Physician Roger Kennedy, a CMA member who worked throughout the nineties to get the CMA to support health education and the chair of Santa Clara County's tobacco control coalition, believed that the doctors had talked themselves into a bad position:

When the diversions occurred, I had a number of discussions with some very highly responsible people that I respect and have known for a long time…people who were in significant roles, people on the board, who were of the view that this money was so crucial to provide care for the kids in California. …But I think they fooled themselves into thinking that they couldn't take care of kids without this money. …This allowed them to overlook the fact that AIM program was, by everybody's analysis, extremely inefficient and was money that could have been covered in another way; MediCal would have been a much better way.[48]

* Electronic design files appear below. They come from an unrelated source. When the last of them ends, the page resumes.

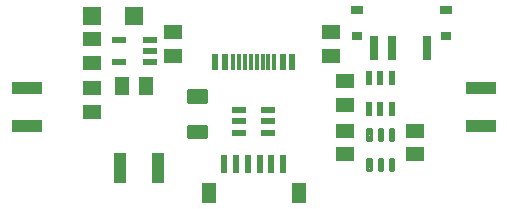
<source format=gbr>
G04 EAGLE Gerber RS-274X export*
G75*
%MOMM*%
%FSLAX34Y34*%
%LPD*%
%INSolderpaste Top*%
%IPPOS*%
%AMOC8*
5,1,8,0,0,1.08239X$1,22.5*%
G01*
%ADD10R,0.600000X1.450000*%
%ADD11R,0.300000X1.450000*%
%ADD12C,0.300000*%
%ADD13R,1.600000X1.300000*%
%ADD14R,1.220000X0.620000*%
%ADD15R,1.300000X1.600000*%
%ADD16R,1.500000X1.500000*%
%ADD17R,2.500000X1.000000*%
%ADD18R,0.800000X2.000000*%
%ADD19R,0.900000X0.800000*%
%ADD20R,1.000000X0.800000*%
%ADD21R,1.150000X0.600000*%
%ADD22R,1.000000X2.500000*%
%ADD23R,0.600000X1.550000*%
%ADD24R,1.200000X1.800000*%
%ADD25R,0.550000X1.200000*%
%ADD26C,0.295000*%


D10*
X270625Y157409D03*
X262625Y157409D03*
D11*
X240625Y157409D03*
X245625Y157409D03*
X250625Y157409D03*
X255625Y157409D03*
X235625Y157409D03*
X230625Y157409D03*
X225625Y157409D03*
X220625Y157409D03*
D10*
X213625Y157409D03*
X205625Y157409D03*
D12*
X182900Y132659D02*
X182900Y123659D01*
X182900Y132659D02*
X198100Y132659D01*
X198100Y123659D01*
X182900Y123659D01*
X182900Y126509D02*
X198100Y126509D01*
X198100Y129359D02*
X182900Y129359D01*
X182900Y132209D02*
X198100Y132209D01*
X182900Y102559D02*
X182900Y93559D01*
X182900Y102559D02*
X198100Y102559D01*
X198100Y93559D01*
X182900Y93559D01*
X182900Y96409D02*
X198100Y96409D01*
X198100Y99259D02*
X182900Y99259D01*
X182900Y102109D02*
X198100Y102109D01*
D13*
X170000Y162641D03*
X170000Y182641D03*
X303609Y162641D03*
X303609Y182641D03*
D14*
X149922Y157188D03*
X149922Y166688D03*
X149922Y176188D03*
X123922Y176188D03*
X123922Y157188D03*
D15*
X146922Y136922D03*
X126922Y136922D03*
D13*
X101203Y115016D03*
X101203Y135016D03*
D16*
X136563Y196453D03*
X101563Y196453D03*
D13*
X101203Y176688D03*
X101203Y156688D03*
D17*
X46038Y103063D03*
X46038Y135063D03*
D18*
X354911Y169500D03*
D19*
X401141Y179250D03*
D20*
X400641Y201750D03*
D19*
X325141Y179250D03*
D20*
X325641Y201750D03*
D18*
X384911Y169500D03*
X339911Y169500D03*
D21*
X250625Y97656D03*
X250625Y107156D03*
X250625Y116656D03*
X225625Y116656D03*
X225625Y107156D03*
X225625Y97656D03*
D22*
X157016Y67866D03*
X125016Y67866D03*
D23*
X263125Y71438D03*
X253125Y71438D03*
X243125Y71438D03*
X233125Y71438D03*
X223125Y71438D03*
X213125Y71438D03*
D24*
X276125Y46188D03*
X200125Y46188D03*
D17*
X430213Y135063D03*
X430213Y103063D03*
D25*
X335781Y117969D03*
X345281Y117969D03*
X354781Y117969D03*
X354781Y143969D03*
X335781Y143969D03*
X345281Y143969D03*
D26*
X337256Y75369D02*
X337256Y66219D01*
X334306Y66219D01*
X334306Y75369D01*
X337256Y75369D01*
X337256Y69021D02*
X334306Y69021D01*
X334306Y71823D02*
X337256Y71823D01*
X337256Y74625D02*
X334306Y74625D01*
X346756Y75369D02*
X346756Y66219D01*
X343806Y66219D01*
X343806Y75369D01*
X346756Y75369D01*
X346756Y69021D02*
X343806Y69021D01*
X343806Y71823D02*
X346756Y71823D01*
X346756Y74625D02*
X343806Y74625D01*
X356256Y75369D02*
X356256Y66219D01*
X353306Y66219D01*
X353306Y75369D01*
X356256Y75369D01*
X356256Y69021D02*
X353306Y69021D01*
X353306Y71823D02*
X356256Y71823D01*
X356256Y74625D02*
X353306Y74625D01*
X337256Y91319D02*
X337256Y100469D01*
X337256Y91319D02*
X334306Y91319D01*
X334306Y100469D01*
X337256Y100469D01*
X337256Y94121D02*
X334306Y94121D01*
X334306Y96923D02*
X337256Y96923D01*
X337256Y99725D02*
X334306Y99725D01*
X346756Y100469D02*
X346756Y91319D01*
X343806Y91319D01*
X343806Y100469D01*
X346756Y100469D01*
X346756Y94121D02*
X343806Y94121D01*
X343806Y96923D02*
X346756Y96923D01*
X346756Y99725D02*
X343806Y99725D01*
X356256Y100469D02*
X356256Y91319D01*
X353306Y91319D01*
X353306Y100469D01*
X356256Y100469D01*
X356256Y94121D02*
X353306Y94121D01*
X353306Y96923D02*
X356256Y96923D01*
X356256Y99725D02*
X353306Y99725D01*
D13*
X315516Y140969D03*
X315516Y120969D03*
X315516Y79297D03*
X315516Y99297D03*
X375047Y99297D03*
X375047Y79297D03*
M02*

</source>
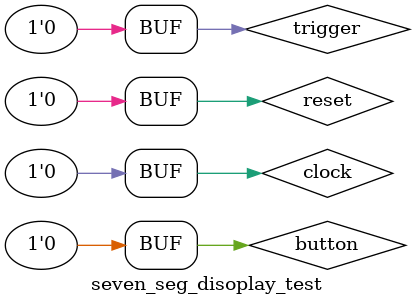
<source format=v>
`timescale 1ns / 1ps


module seven_seg_disoplay_test;

	// Inputs
	reg button;
	reg clock;
	reg trigger;
	reg reset;

	// Outputs
	wire [6:0] seven;
	wire [3:0] AN;

	// Instantiate the Unit Under Test (UUT)
	Final_bto7 uut (
		.seven(seven), 
		.AN(AN), 
		.button(button), 
		.clock(clock), 
		.trigger(trigger), 
		.reset(reset)
	);

	initial begin
		// Initialize Inputs
		button = 0;
		clock = 0;
		trigger = 0;
		reset = 0;

		// Wait 100 ns for global reset to finish
		#100;
        
		// Add stimulus here

	end
      
endmodule


</source>
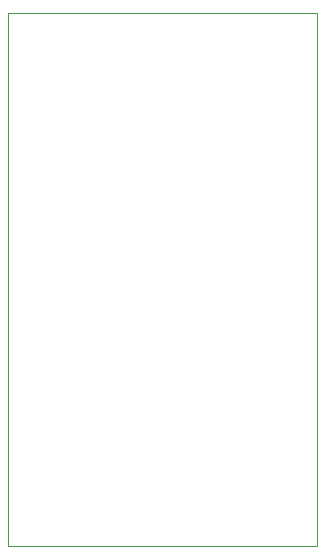
<source format=gko>
G75*
%MOIN*%
%OFA0B0*%
%FSLAX24Y24*%
%IPPOS*%
%LPD*%
%AMOC8*
5,1,8,0,0,1.08239X$1,22.5*
%
%ADD10C,0.0000*%
D10*
X002930Y004956D02*
X002930Y022700D01*
X013230Y022700D01*
X013230Y004956D01*
X002930Y004956D01*
M02*

</source>
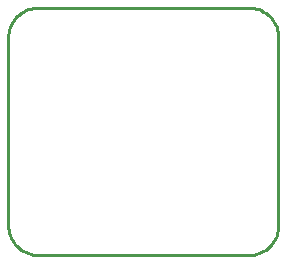
<source format=gbr>
G04 EAGLE Gerber RS-274X export*
G75*
%MOMM*%
%FSLAX34Y34*%
%LPD*%
%IN*%
%IPPOS*%
%AMOC8*
5,1,8,0,0,1.08239X$1,22.5*%
G01*
%ADD10C,0.254000*%


D10*
X0Y25400D02*
X97Y23186D01*
X386Y20989D01*
X865Y18826D01*
X1532Y16713D01*
X2380Y14666D01*
X3403Y12700D01*
X4594Y10831D01*
X5942Y9073D01*
X7440Y7440D01*
X9073Y5942D01*
X10831Y4594D01*
X12700Y3403D01*
X14666Y2380D01*
X16713Y1532D01*
X18826Y865D01*
X20989Y386D01*
X23186Y97D01*
X25400Y0D01*
X203200Y0D01*
X205414Y97D01*
X207611Y386D01*
X209774Y865D01*
X211887Y1532D01*
X213935Y2380D01*
X215900Y3403D01*
X217769Y4594D01*
X219527Y5942D01*
X221161Y7440D01*
X222658Y9073D01*
X224006Y10831D01*
X225197Y12700D01*
X226220Y14666D01*
X227068Y16713D01*
X227735Y18826D01*
X228214Y20989D01*
X228503Y23186D01*
X228600Y25400D01*
X228600Y184300D01*
X228503Y186514D01*
X228214Y188711D01*
X227735Y190874D01*
X227068Y192987D01*
X226220Y195035D01*
X225197Y197000D01*
X224006Y198869D01*
X222658Y200627D01*
X221161Y202261D01*
X219527Y203758D01*
X217769Y205106D01*
X215900Y206297D01*
X213935Y207320D01*
X211887Y208168D01*
X209774Y208835D01*
X207611Y209314D01*
X205414Y209603D01*
X203200Y209700D01*
X25400Y209700D01*
X23186Y209603D01*
X20989Y209314D01*
X18826Y208835D01*
X16713Y208168D01*
X14666Y207320D01*
X12700Y206297D01*
X10831Y205106D01*
X9073Y203758D01*
X7440Y202261D01*
X5942Y200627D01*
X4594Y198869D01*
X3403Y197000D01*
X2380Y195035D01*
X1532Y192987D01*
X865Y190874D01*
X386Y188711D01*
X97Y186514D01*
X0Y184300D01*
X0Y25400D01*
M02*

</source>
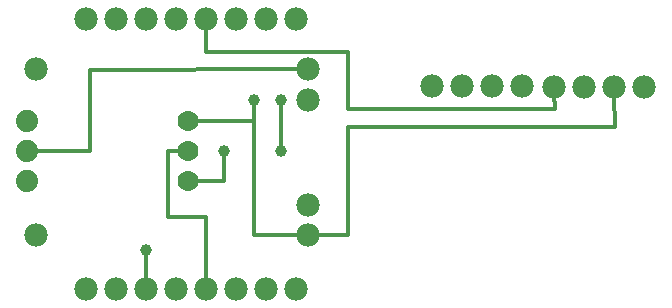
<source format=gbl>
G04 MADE WITH FRITZING*
G04 WWW.FRITZING.ORG*
G04 DOUBLE SIDED*
G04 HOLES PLATED*
G04 CONTOUR ON CENTER OF CONTOUR VECTOR*
%ASAXBY*%
%FSLAX23Y23*%
%MOIN*%
%OFA0B0*%
%SFA1.0B1.0*%
%ADD10C,0.077778*%
%ADD11C,0.069444*%
%ADD12C,0.078000*%
%ADD13C,0.074000*%
%ADD14C,0.039370*%
%ADD15C,0.012000*%
%LNCOPPER0*%
G90*
G70*
G54D10*
X267Y56D03*
X367Y56D03*
X467Y56D03*
X567Y56D03*
X667Y56D03*
X767Y56D03*
X867Y56D03*
X967Y56D03*
X967Y956D03*
X867Y956D03*
X767Y956D03*
X667Y956D03*
X567Y956D03*
X467Y956D03*
X367Y956D03*
X267Y956D03*
G54D11*
X607Y416D03*
X607Y516D03*
X607Y616D03*
X607Y416D03*
X607Y516D03*
X607Y616D03*
G54D12*
X98Y788D03*
X98Y236D03*
X1007Y788D03*
X1007Y687D03*
X1007Y336D03*
X1007Y236D03*
X2127Y730D03*
X2027Y730D03*
X1927Y730D03*
X1827Y730D03*
X2127Y730D03*
X2027Y730D03*
X1927Y730D03*
X1827Y730D03*
X1418Y731D03*
X1518Y731D03*
X1618Y731D03*
X1718Y731D03*
G54D13*
X70Y415D03*
X70Y515D03*
X70Y615D03*
G54D14*
X917Y686D03*
X827Y685D03*
X727Y516D03*
X917Y516D03*
X467Y186D03*
G54D15*
X667Y296D02*
X538Y296D01*
D02*
X538Y296D02*
X538Y516D01*
D02*
X667Y79D02*
X667Y296D01*
D02*
X538Y516D02*
X586Y516D01*
D02*
X667Y932D02*
X667Y846D01*
D02*
X1138Y846D02*
X1138Y655D01*
D02*
X1138Y655D02*
X1828Y655D01*
D02*
X667Y846D02*
X1138Y846D01*
D02*
X1828Y655D02*
X1827Y706D01*
D02*
X917Y672D02*
X917Y529D01*
D02*
X727Y416D02*
X628Y416D01*
D02*
X727Y502D02*
X727Y416D01*
D02*
X827Y616D02*
X628Y616D01*
D02*
X827Y236D02*
X827Y616D01*
D02*
X982Y236D02*
X827Y236D01*
D02*
X1138Y595D02*
X1138Y236D01*
D02*
X1138Y236D02*
X1032Y236D01*
D02*
X2028Y595D02*
X1138Y595D01*
D02*
X2027Y706D02*
X2028Y595D01*
D02*
X827Y616D02*
X827Y672D01*
D02*
X278Y516D02*
X278Y786D01*
D02*
X278Y786D02*
X982Y788D01*
D02*
X96Y516D02*
X278Y516D01*
D02*
X467Y172D02*
X467Y79D01*
G04 End of Copper0*
M02*
</source>
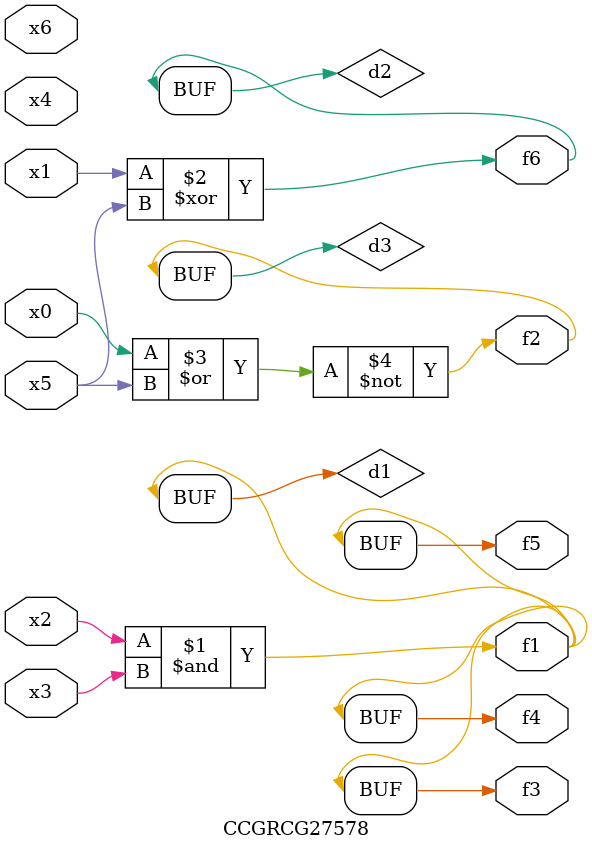
<source format=v>
module CCGRCG27578(
	input x0, x1, x2, x3, x4, x5, x6,
	output f1, f2, f3, f4, f5, f6
);

	wire d1, d2, d3;

	and (d1, x2, x3);
	xor (d2, x1, x5);
	nor (d3, x0, x5);
	assign f1 = d1;
	assign f2 = d3;
	assign f3 = d1;
	assign f4 = d1;
	assign f5 = d1;
	assign f6 = d2;
endmodule

</source>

Kennedy believed that the CMA should have been willing to call Wilson's bluff and saw two key reasons for the CMA's unwillingness to spend political capital on this issue. First, the CMA needed the governor's support on other important matters and did not want to alienate him on this issue. According to Kennedy, “It was the easier path to go that didn't require pushing Wilson and angering Wilson. The CMA leadership wanted to work with Wilson on other issues, and they felt that to push him on this would compromise their ability to work with him. At this point, he really had his heels just dug in. So they felt he wouldn't move on this or, if they forced him to move on this, it would harm them in other ways.”[48] Second, the CMA gives priority to the pocketbook issues of its members. As Kennedy explained, “The CMA has already been in trouble for a number of years in terms of membership because doctors' incomes are dropping and they don't see the value. So if the CMA isn't using its political clout to ward off the optometrists and instead is going along with making sure that the money from Prop 99 goes to fund tobacco education instead going into doctors' pockets, the CMA is going to look like they're not really supporting their members.”[48] Thus it was in the CMA's interests to support the same agenda that the tobacco industry had: further diversions of Proposition 99 anti-tobacco Health Education and Research money into medical services.